Była zmęczona, najchętniej rzuciłaby się na łózko i z nikim nie rozmawiała. Ale dyskusje z "moim prywatnym nastolatkiem", jak go czasami określała w rozmowach z koleżankami, zawsze poprawiały jej humor.
Czasem wymagały sięgnięcia do wiedzy szkolnej, odświeżenia wiadomości z zakresu szeroko rozumianej humanistyki, spraw społecznych, geografii czy podstawowych praw matematyki, biologii czy fizyki. Ale zupełnie podstawowych.

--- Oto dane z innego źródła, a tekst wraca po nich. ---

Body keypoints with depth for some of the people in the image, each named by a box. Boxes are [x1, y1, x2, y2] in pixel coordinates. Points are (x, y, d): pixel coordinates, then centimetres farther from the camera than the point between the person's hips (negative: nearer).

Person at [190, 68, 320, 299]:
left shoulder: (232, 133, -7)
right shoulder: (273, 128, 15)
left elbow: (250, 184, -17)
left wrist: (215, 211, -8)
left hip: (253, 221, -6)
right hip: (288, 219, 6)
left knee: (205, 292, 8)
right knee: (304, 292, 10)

Jako zdeklarowana humanistka, Natalia szerokim łukiem omijała wszelkie nauki ścisłe na poziomie wyższym niż absolutne minimum. Wtedy odsyłała syna do ojca, "cioci Wikipedii" lub "wujka Google'a".

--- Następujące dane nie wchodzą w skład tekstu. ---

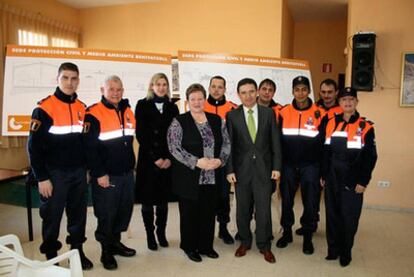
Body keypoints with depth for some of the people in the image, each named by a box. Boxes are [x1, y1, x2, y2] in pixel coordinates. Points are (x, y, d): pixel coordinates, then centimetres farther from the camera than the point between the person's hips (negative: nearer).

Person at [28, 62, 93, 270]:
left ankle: (77, 251, 30)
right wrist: (42, 178, -12)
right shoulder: (44, 108, -10)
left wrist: (86, 169, 12)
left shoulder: (82, 108, 6)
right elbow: (34, 146, -10)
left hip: (78, 172, 5)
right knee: (52, 216, 8)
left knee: (78, 214, 13)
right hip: (54, 174, -4)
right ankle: (51, 257, 25)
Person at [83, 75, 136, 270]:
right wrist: (99, 174, -16)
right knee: (106, 214, 4)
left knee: (125, 209, 15)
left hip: (127, 173, 7)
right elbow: (89, 147, -14)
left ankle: (115, 242, 35)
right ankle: (106, 251, 23)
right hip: (106, 176, -6)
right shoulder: (94, 114, -11)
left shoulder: (128, 112, 10)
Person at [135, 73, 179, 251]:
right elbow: (141, 135, -5)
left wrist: (169, 158, -7)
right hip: (148, 159, -2)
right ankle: (150, 235, 18)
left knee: (163, 199, 8)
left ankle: (161, 233, 22)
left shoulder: (172, 107, 9)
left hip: (168, 161, 2)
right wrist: (155, 158, -10)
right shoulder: (142, 105, 1)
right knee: (147, 200, 4)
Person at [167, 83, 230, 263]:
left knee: (209, 212, 13)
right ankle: (189, 247, 29)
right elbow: (174, 148, -13)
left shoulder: (217, 120, 7)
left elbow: (226, 143, 9)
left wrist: (220, 160, -8)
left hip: (212, 177, 4)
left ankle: (206, 246, 32)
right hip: (188, 178, -3)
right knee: (189, 213, 9)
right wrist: (196, 162, -19)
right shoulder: (179, 122, -6)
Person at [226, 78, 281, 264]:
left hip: (263, 168, 0)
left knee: (263, 208, 4)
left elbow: (275, 142, 2)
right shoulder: (232, 115, 0)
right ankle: (245, 242, 32)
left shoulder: (269, 113, 2)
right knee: (242, 209, 11)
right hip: (241, 169, 0)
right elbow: (229, 145, -1)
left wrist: (276, 167, -2)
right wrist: (230, 169, -6)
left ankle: (264, 245, 24)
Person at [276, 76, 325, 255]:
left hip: (310, 166, -1)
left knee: (310, 203, 5)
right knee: (286, 200, 11)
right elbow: (278, 140, 4)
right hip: (288, 165, 2)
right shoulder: (284, 112, 1)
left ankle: (308, 237, 23)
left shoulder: (319, 113, -3)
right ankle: (287, 232, 29)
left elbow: (324, 142, 1)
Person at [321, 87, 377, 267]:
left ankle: (346, 252, 23)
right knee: (332, 215, 10)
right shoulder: (331, 124, 5)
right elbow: (326, 152, 8)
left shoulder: (366, 126, -4)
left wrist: (363, 182, -8)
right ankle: (333, 249, 26)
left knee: (349, 218, 4)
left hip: (353, 182, -3)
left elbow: (370, 157, -5)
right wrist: (323, 175, 7)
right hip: (332, 180, 3)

— Oj, mamo - krzywił się wtedy pociesznie. — Po co mi Google, jak zawsze mówiłaś, że ty w moim wieku to miałaś w szkole dużo więcej wiedzy do przyswojenia, niż ja teraz. Ty jesteś moim prywatnym Google.

Kochała tego dzieciaka ogromnie, ze wszystkimi jego zaletami i wadami: uśmiechem, naburmuszeniem, piątką z geografii i jedynką z matematyki, bałaganem w pokoju i dobrocią w sercu.
On ją też, to było widać, choć jako typowy nastolatek nie powiedziałby tego nigdy w życiu.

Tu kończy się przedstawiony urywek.